Results of a small systematic review identify a vulnerable ethnic group members of which may be patients in your practice.
South Asians comprise about 20% of the global population; it appears this population generally develops type 2 diabetes (T2D) about 5-10 years earlier than white Europeans. South Asians also tend to have a higher prevalence of T2D complications at presentation, worse outcomes, and die at younger ages than white Europeans.What about South Asians with T1D? Little is known about their outcomes compared to other ethnic/racial groups.The short slide show above reviews results of the first systematic review of outcomes for South Asians with T1D compared with other populations.
First Systematic Review of Outcomes for South Asians with T1D vs white Europeans and Africans; searched 2 databases for studies published in English from 1946-February 2016.
Compared to white Europeans with T1D, South Asians with T1D have: higher mortality; especially South Asian women whose mortality rate is more than 2 times higher vs non-South Asians with T1D in the UK population
Compared to Africans with T1D, South Asians with T1D have: Lower microalbuminuria; lower A1c, lower systolic BP.

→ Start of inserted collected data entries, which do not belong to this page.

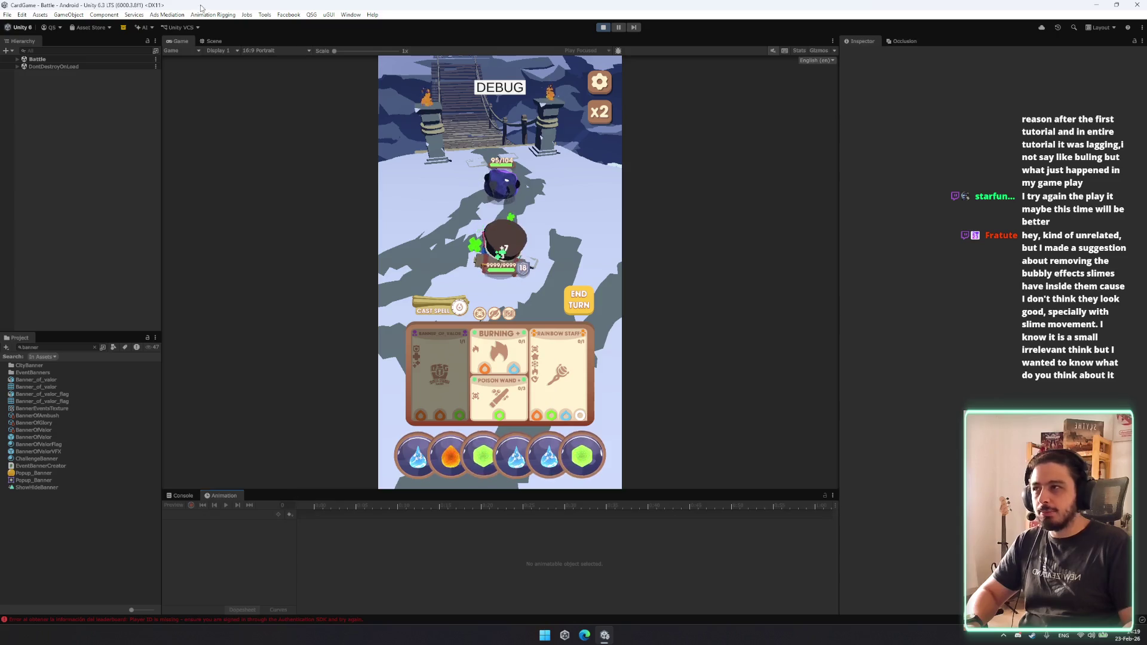
key(ctrl+1)
mouse_move(499, 191)
mouse_down()
mouse_move(529, 172)
mouse_move(514, 185)
mouse_up()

Study limitations: outcomes not comparable across studies; poor study quality in general, most were retrospective observational or cross-sectional.
Authors' comments: Given the close association between glycaemic control with CVD and excess mortality in T1D, and the higher HbA1c in the South Asian population, the findings of this systematic review call for more aggressive glycaemic control in the South Asian T1D population.